[Info-vax] clock problems with OpenVMS x86 on VirtualBox

gah4 gah4 at u.washington.edu
Wed May 17 05:42:10 EDT 2023


On Monday, May 15, 2023 at 5:15:41 AM UTC-7, Dan Cross wrote:
> In article <8b6c6dbd-5dc4-41aa... at googlegroups.com>, 
> gah4 <ga... at u.washington.edu> wrote: 
> >[snip]
> >In the case of virtual machines, each one will have its own CPU timer, 
> >but only one TOD clock.
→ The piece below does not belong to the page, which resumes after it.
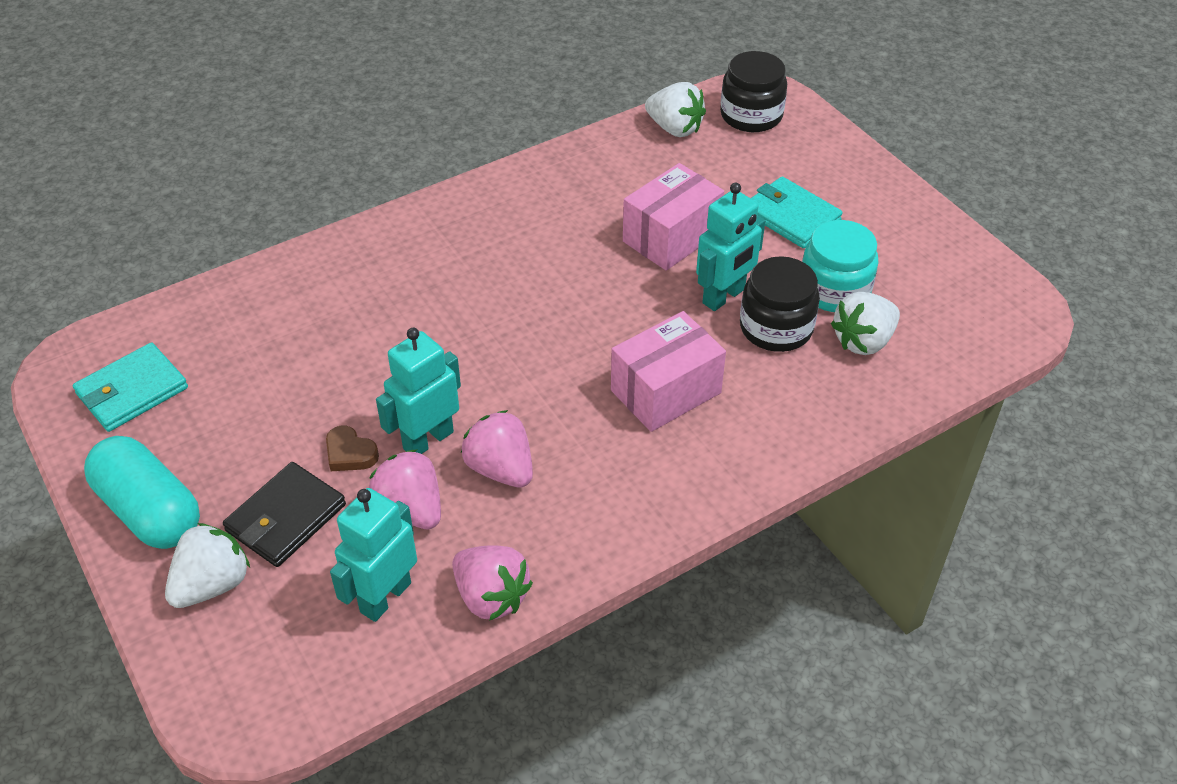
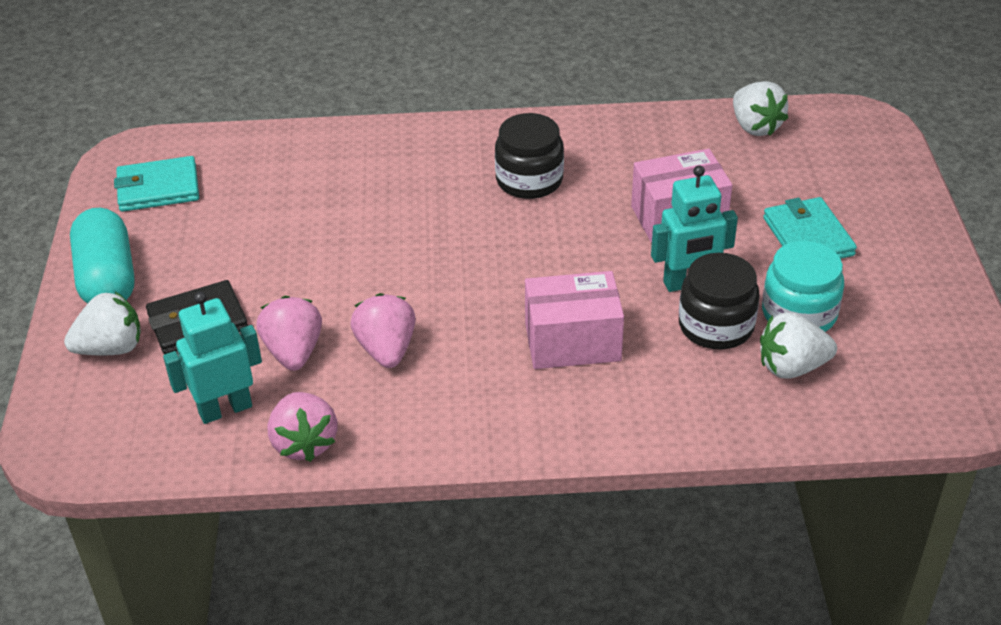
camera: 30 degrees right, 5 degrees down
brown heart [326,426,379,471] -> none
turquoise robot [376,328,461,454] -> none
black jar [720,51,787,132] -> black jar moved to [495,113,564,199]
STCK is not a privileged instruction, so programs 
> >(or OS) see the host clock.

> This would seem to violate Popek and Goldberg's virtualization 
> criteria; how is that squared? 
 
IBM was either lucky or smart, in the design of S/370, except for that one.

As well as I know, it mostly wasn't a problem until Y2K testing.  Who would
want a machine with the clock wrong on purpose? 

It might have changed later, as not much pre ESA/390 hardware was still
running by Y2K.  The favorite IBM method when a feature changes, is to put
in a control register bit that allows the new or old operation.

Wondering about some of those, I found this one:

https://www.vmware.com/files/pdf/techpaper/Timekeeping-In-VirtualMachines.pdf

which is the VMware description of how they virtualize clocks.